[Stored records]
==*==

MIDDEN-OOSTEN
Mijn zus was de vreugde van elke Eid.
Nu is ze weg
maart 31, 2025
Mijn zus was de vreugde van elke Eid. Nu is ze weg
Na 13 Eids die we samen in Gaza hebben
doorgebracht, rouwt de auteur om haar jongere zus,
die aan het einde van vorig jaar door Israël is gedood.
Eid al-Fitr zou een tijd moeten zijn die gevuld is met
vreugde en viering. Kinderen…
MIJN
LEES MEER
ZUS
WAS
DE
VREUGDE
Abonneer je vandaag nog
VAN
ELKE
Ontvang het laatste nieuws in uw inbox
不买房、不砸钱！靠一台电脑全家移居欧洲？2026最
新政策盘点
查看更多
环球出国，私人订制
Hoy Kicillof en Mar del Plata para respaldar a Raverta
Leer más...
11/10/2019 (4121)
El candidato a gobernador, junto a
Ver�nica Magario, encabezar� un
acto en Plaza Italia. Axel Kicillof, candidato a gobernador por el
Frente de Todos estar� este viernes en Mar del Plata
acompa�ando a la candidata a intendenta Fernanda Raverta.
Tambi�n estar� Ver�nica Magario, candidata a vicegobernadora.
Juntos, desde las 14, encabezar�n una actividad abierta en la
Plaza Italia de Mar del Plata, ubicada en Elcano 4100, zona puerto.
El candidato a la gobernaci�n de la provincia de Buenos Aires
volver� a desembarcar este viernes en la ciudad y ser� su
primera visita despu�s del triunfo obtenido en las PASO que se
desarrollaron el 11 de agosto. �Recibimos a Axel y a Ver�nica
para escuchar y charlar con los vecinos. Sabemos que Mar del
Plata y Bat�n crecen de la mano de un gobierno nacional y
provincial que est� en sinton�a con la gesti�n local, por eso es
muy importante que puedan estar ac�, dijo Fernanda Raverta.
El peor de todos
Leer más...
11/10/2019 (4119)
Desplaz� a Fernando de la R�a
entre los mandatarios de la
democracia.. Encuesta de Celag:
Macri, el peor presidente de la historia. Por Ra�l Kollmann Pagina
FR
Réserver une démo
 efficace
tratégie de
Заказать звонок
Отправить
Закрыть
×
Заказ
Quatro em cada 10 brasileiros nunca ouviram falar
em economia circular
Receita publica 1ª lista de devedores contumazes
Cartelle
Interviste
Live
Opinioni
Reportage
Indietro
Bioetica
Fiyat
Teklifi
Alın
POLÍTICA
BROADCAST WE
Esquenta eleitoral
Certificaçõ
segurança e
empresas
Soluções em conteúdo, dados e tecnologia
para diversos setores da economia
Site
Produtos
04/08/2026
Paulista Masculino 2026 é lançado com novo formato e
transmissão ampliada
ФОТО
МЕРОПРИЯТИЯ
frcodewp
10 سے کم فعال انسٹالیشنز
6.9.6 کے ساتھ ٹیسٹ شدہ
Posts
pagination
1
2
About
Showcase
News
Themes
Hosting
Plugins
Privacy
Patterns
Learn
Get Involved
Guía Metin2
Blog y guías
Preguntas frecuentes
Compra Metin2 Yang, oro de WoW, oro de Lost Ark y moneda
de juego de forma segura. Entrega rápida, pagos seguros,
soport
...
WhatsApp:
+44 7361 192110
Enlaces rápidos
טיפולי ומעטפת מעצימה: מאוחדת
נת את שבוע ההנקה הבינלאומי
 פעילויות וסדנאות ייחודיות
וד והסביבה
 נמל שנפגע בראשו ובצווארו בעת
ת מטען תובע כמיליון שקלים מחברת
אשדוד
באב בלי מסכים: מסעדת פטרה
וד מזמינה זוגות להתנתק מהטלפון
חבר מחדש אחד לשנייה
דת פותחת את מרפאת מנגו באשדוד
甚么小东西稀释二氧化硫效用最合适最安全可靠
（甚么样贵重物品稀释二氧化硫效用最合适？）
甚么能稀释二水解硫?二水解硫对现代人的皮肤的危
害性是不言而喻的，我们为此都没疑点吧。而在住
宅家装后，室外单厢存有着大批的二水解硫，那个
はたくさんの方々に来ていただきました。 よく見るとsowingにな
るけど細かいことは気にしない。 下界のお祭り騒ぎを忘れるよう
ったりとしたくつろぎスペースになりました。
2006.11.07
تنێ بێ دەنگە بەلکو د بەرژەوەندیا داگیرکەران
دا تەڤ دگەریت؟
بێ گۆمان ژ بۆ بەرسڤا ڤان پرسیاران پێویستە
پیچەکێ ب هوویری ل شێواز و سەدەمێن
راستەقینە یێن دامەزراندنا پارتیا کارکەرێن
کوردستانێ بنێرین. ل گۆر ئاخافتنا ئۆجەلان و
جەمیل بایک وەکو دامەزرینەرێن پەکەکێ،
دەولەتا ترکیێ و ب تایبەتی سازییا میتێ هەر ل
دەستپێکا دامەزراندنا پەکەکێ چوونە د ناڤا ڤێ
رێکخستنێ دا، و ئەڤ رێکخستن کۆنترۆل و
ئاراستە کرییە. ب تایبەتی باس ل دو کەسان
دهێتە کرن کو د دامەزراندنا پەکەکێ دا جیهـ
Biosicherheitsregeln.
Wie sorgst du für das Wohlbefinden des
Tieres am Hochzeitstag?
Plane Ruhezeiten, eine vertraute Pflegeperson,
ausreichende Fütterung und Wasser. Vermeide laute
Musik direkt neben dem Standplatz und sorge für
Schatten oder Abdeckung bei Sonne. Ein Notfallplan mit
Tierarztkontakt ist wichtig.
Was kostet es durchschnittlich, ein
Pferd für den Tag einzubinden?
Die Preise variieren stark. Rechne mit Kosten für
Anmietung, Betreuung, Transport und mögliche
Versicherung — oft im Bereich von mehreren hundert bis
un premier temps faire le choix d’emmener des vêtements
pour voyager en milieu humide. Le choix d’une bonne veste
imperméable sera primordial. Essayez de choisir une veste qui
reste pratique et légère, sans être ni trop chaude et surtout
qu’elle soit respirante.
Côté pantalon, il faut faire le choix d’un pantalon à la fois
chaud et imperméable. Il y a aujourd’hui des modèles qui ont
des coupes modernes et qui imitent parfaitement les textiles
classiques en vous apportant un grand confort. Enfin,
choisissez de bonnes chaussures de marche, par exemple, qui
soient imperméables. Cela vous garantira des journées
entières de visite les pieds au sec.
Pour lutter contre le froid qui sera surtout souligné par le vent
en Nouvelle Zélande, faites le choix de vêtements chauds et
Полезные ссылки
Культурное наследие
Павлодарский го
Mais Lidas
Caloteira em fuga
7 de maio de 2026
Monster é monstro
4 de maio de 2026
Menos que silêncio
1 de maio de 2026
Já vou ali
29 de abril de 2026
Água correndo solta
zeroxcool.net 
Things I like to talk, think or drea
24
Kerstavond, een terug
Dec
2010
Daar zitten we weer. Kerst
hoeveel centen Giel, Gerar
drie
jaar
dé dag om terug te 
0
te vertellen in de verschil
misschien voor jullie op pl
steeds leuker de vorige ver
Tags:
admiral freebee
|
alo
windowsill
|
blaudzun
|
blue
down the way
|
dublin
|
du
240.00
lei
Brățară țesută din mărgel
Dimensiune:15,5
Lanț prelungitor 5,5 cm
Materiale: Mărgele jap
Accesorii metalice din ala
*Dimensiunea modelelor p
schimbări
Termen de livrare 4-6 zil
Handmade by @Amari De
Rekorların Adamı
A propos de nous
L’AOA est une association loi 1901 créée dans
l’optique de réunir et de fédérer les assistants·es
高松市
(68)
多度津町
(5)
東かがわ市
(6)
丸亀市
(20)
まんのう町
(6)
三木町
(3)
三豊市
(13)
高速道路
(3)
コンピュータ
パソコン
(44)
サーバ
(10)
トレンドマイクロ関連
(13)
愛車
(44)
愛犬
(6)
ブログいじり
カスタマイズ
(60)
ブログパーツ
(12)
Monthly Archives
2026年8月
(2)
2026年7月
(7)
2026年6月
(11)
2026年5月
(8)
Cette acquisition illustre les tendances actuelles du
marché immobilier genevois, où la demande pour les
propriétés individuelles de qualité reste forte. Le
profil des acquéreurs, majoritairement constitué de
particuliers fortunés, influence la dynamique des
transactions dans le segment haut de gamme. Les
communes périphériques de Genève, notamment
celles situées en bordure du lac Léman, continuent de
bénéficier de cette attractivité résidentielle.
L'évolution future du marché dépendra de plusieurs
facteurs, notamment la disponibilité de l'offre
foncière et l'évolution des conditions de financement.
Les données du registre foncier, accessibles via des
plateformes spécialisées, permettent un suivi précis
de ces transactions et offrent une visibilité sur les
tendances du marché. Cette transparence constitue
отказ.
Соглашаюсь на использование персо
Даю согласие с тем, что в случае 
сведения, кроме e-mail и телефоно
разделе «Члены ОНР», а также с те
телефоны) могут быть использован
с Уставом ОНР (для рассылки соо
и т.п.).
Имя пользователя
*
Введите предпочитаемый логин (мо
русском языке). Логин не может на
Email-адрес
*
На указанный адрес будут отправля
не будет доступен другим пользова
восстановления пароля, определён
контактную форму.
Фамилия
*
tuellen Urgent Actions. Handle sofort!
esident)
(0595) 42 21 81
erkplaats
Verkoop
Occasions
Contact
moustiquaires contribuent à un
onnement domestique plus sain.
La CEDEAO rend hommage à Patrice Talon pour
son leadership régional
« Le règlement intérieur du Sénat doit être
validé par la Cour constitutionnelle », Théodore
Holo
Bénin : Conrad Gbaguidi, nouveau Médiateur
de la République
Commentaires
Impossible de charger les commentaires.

==*==

■ Exercise ■
A verbatim transcription is needed of the lines above, starting at the line with "تنێ بێ دەنگە بەلکو د بەرژەوەندیا داگیرکەران" and ending at the line with "Schatten oder Abdeckung", both included, and of nothing else.

■ Answer space ■
تنێ بێ دەنگە بەلکو د بەرژەوەندیا داگیرکەران
دا تەڤ دگەریت؟
بێ گۆمان ژ بۆ بەرسڤا ڤان پرسیاران پێویستە
پیچەکێ ب هوویری ل شێواز و سەدەمێن
راستەقینە یێن دامەزراندنا پارتیا کارکەرێن
کوردستانێ بنێرین. ل گۆر ئاخافتنا ئۆجەلان و
جەمیل بایک وەکو دامەزرینەرێن پەکەکێ،
دەولەتا ترکیێ و ب تایبەتی سازییا میتێ هەر ل
دەستپێکا دامەزراندنا پەکەکێ چوونە د ناڤا ڤێ
رێکخستنێ دا، و ئەڤ رێکخستن کۆنترۆل و
ئاراستە کرییە. ب تایبەتی باس ل دو کەسان
دهێتە کرن کو د دامەزراندنا پەکەکێ دا جیهـ
Biosicherheitsregeln.
Wie sorgst du für das Wohlbefinden des
Tieres am Hochzeitstag?
Plane Ruhezeiten, eine vertraute Pflegeperson,
ausreichende Fütterung und Wasser. Vermeide laute
Musik direkt neben dem Standplatz und sorge für
Schatten oder Abdeckung bei Sonne. Ein Notfallplan mit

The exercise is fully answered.